**Fragmento citado:**
Levanto los ojos y miro Paseo Independencia, iluminado a la luz de las farolas. Veo esta gente que pasa, esta ciudad que voy descubriendo a fuerza de caminarla. Pude haber conocido la historia de Sankara viviendo en mi ciudad, esa que queda lejos aunque vaya conmigo cada día. Pero entonces habría sido distinto. El mundo se entiende de otra manera cuando has visto suficiente para asimilar que nada o casi nada de lo que crees que te hace único es verdaderamente relevante. Que a la larga, lo único que nos hace diferentes es aquello más íntimo. Esa carga de información debido a la cual, aunque todos vivamos en el mismo mundo, este resulte diverso para cada uno de nosotros.

Entradas de la colección
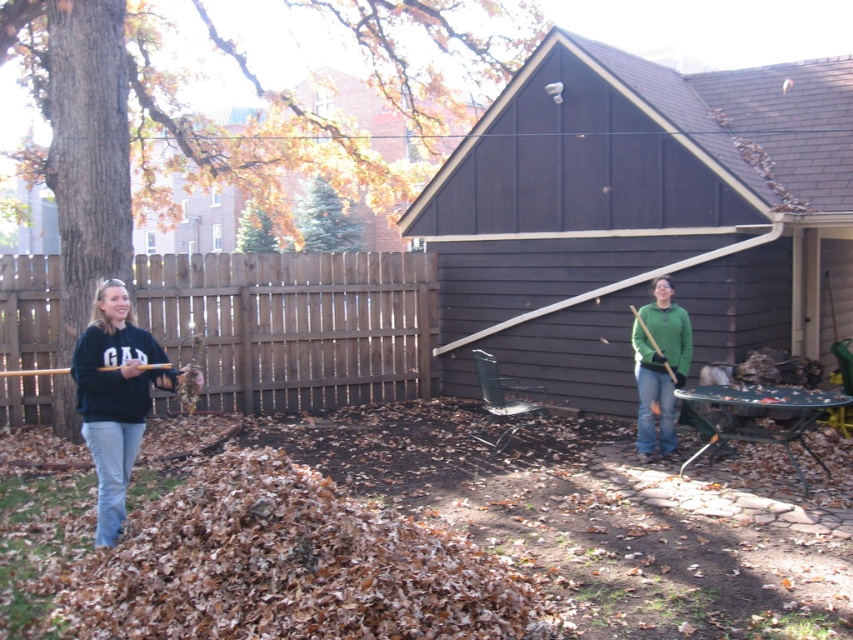
Is point (196, 336) farther from viewer compared to point (77, 404)?

Yes, point (196, 336) is farther from viewer.

Does brown wooden fence at center have a greater height compared to black sweatshirt at left?

Correct, brown wooden fence at center is much taller as black sweatshirt at left.

Locate an element on the screen. This screenshot has width=853, height=640. brown wooden fence at center is located at coordinates (294, 324).

Which is more to the left, brown wooden fence at center or green matte sweater at center?

From the viewer's perspective, brown wooden fence at center appears more on the left side.

Which of these two, brown wooden fence at center or green matte sweater at center, stands taller?

Standing taller between the two is brown wooden fence at center.

What do you see at coordinates (294, 324) in the screenshot?
I see `brown wooden fence at center` at bounding box center [294, 324].

Find the location of a particular element. The image size is (853, 640). brown wooden fence at center is located at coordinates (294, 324).

Does black sweatshirt at left appear over green matte sweater at center?

Incorrect, black sweatshirt at left is not positioned above green matte sweater at center.

Is point (105, 330) closer to viewer compared to point (688, 336)?

Yes.

Locate an element on the screen. black sweatshirt at left is located at coordinates (115, 396).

**Consigna 1:** Enumera todo lo que, según las dos primeras oraciones del fragmento sobre la ciudad, se mira o se ve.
**Consigna 2:** Prolonga el fragmento sobre la ciudad a partir de su última oración.
Los registros no guardan relación con el fragmento.

**Respuesta 1:**
- Paseo Independencia, iluminado a la luz de las farolas
- la gente que pasa
- la ciudad que se va descubriendo a fuerza de caminarla

**Respuesta 2:**
Voy a caminar hacia casa, quiero reflexionar sobre el documental, sobre las razones por las cuales nos cuesta tanto poner como prioridad a la gente. Por qué vivimos en un mundo en el que el deseo de poder es más importante que la convivencia y el bienestar de la mayoría.

Quizás la respuesta tenga que ver con esa incapacidad de ver al otro. De comprender que el otro soy yo mismo, en otro sitio, con otra piel, con otra información. Que en el fondo no somos más que los mismos, buscando más o menos las mismas cosas.